_EXERCISE DIRECTIONS_: Extract all of the rows below verbatim, reproducing every line of text but omitting the pictures.

━━━━━━━━

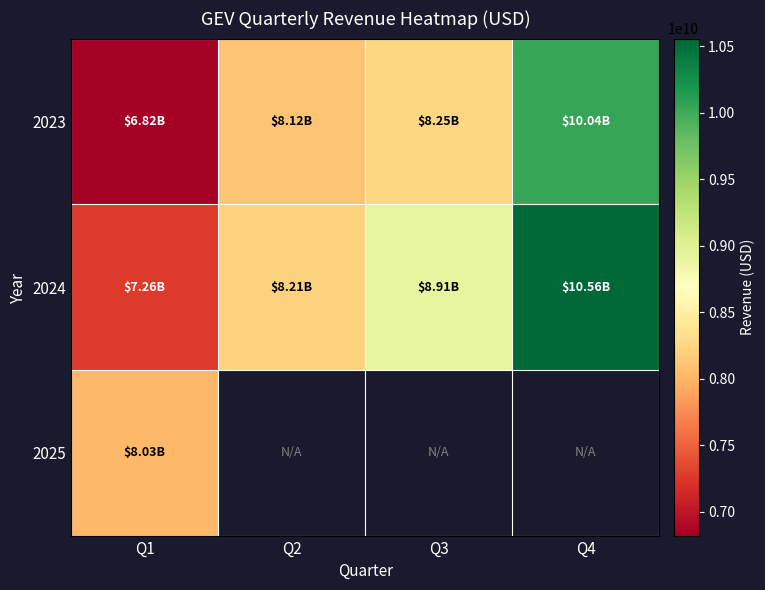

At which category does the chart reach its peak across all series?

Q4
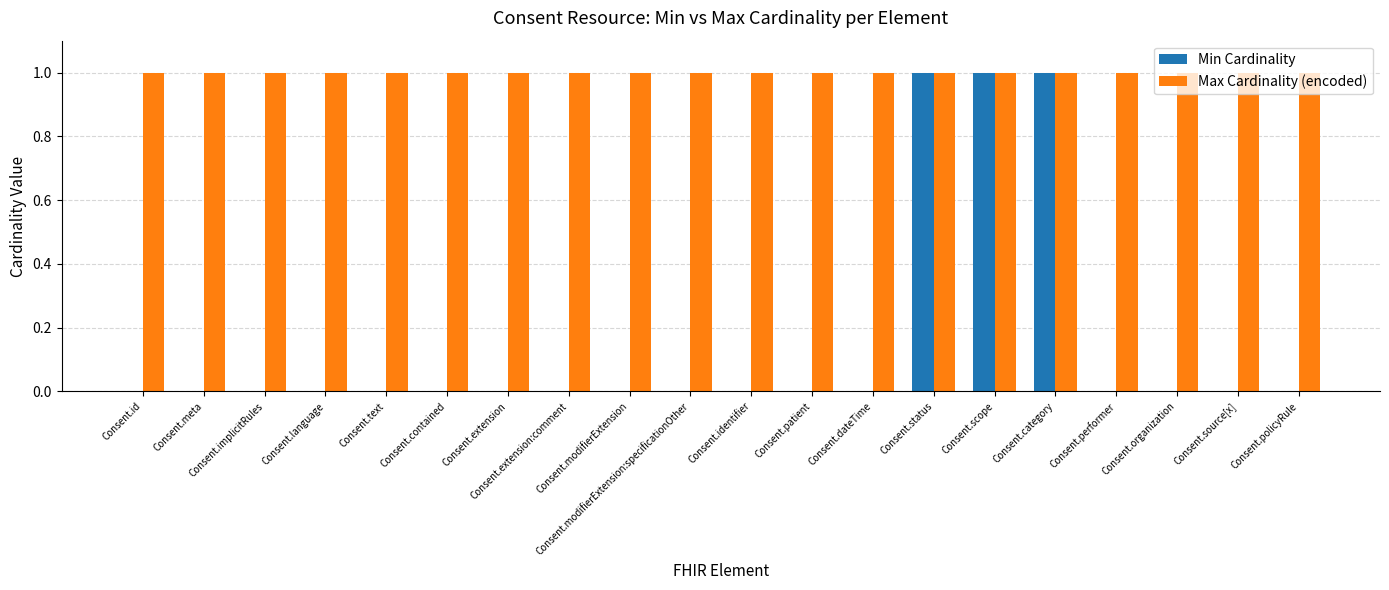

Reading right to left, extract all data points from this chart.

Min Cardinality: 0	0	0	0	1	1	1	0	0	0	0	0	0	0	0	0	0	0	0	0
Max Cardinality (encoded): 1	1	1	1	1	1	1	1	1	1	1	1	1	1	1	1	1	1	1	1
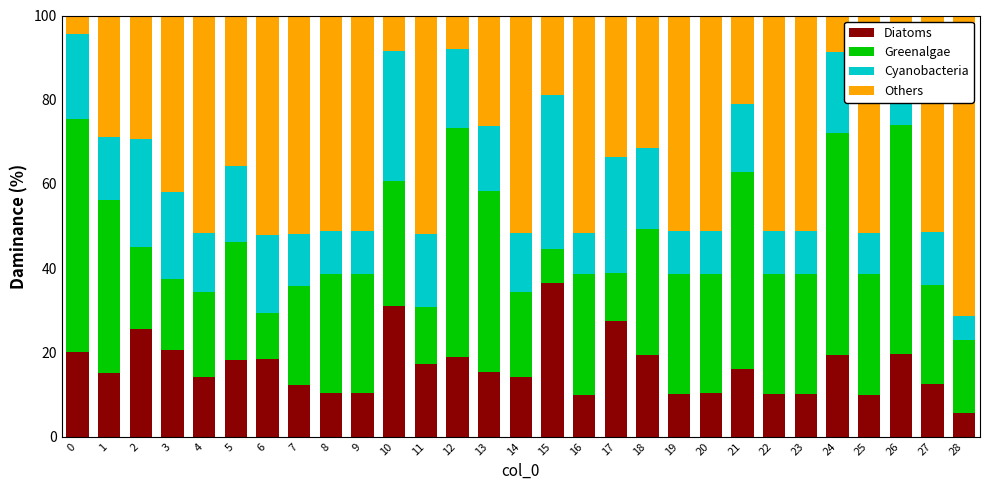

What value does the Diatoms series have at 16?

9.9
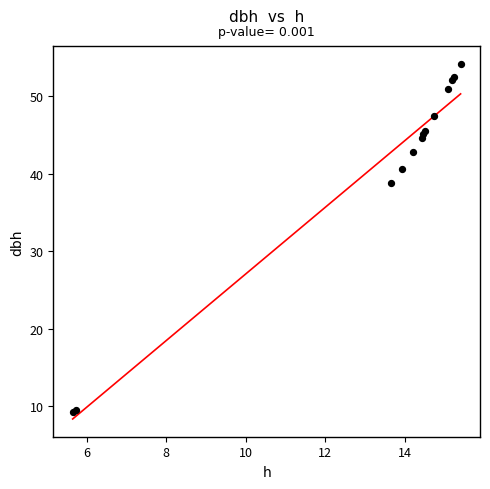

What Y value in the scatter plot is closest to 31?

38.8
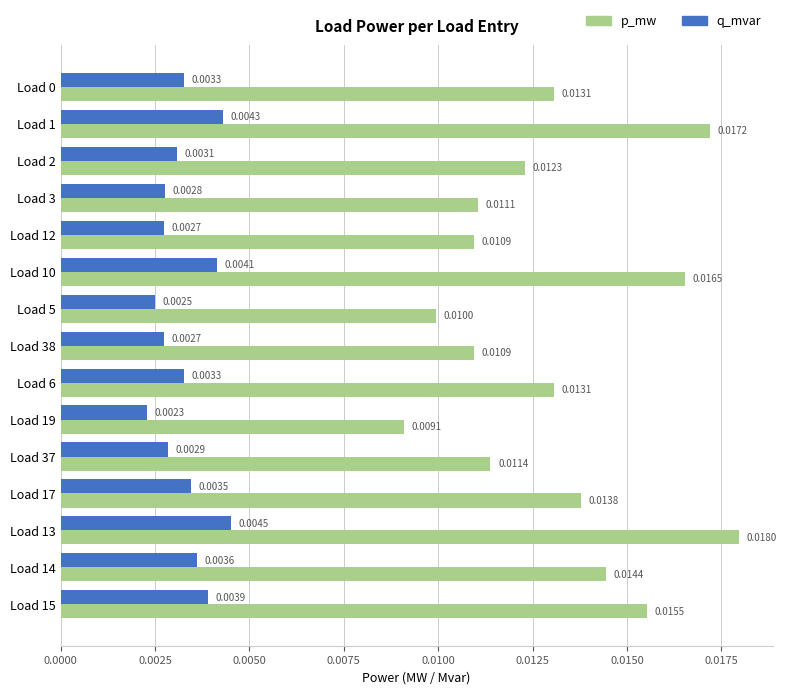

Rank the series at Load 2 from lowest to highest value.

q_mvar, p_mw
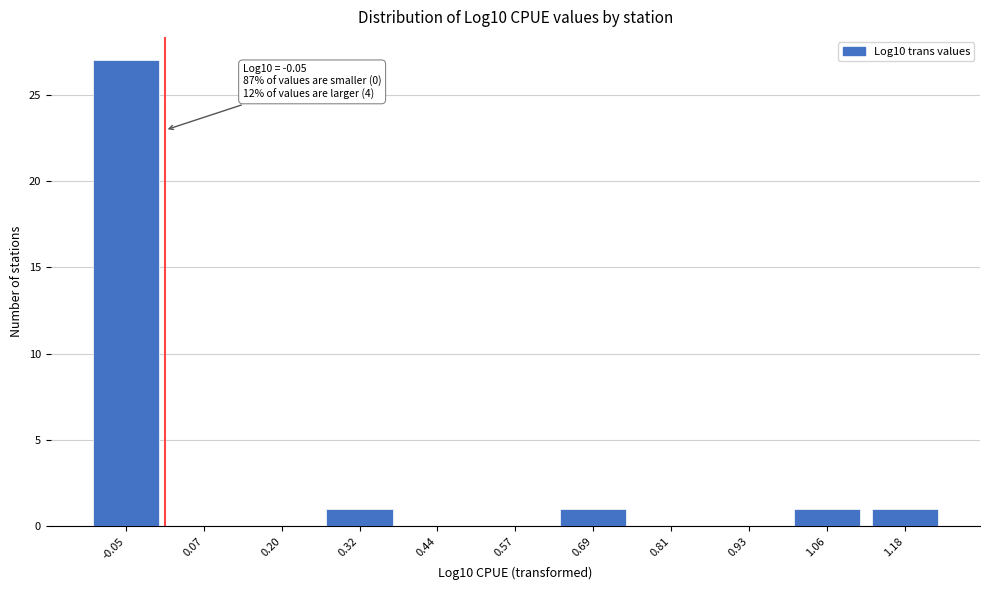

Is it true that the value at 0.32 is 1?

True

━━━━━━━━

_YOUR SOLUTION_:
At which category does the chart reach its peak across all series?

Q4

Reading right to left, extract all data points from this chart.

Min Cardinality: 0	0	0	0	1	1	1	0	0	0	0	0	0	0	0	0	0	0	0	0
Max Cardinality (encoded): 1	1	1	1	1	1	1	1	1	1	1	1	1	1	1	1	1	1	1	1

What value does the Diatoms series have at 16?

9.9

What Y value in the scatter plot is closest to 31?

38.8

Rank the series at Load 2 from lowest to highest value.

q_mvar, p_mw

Is it true that the value at 0.32 is 1?

True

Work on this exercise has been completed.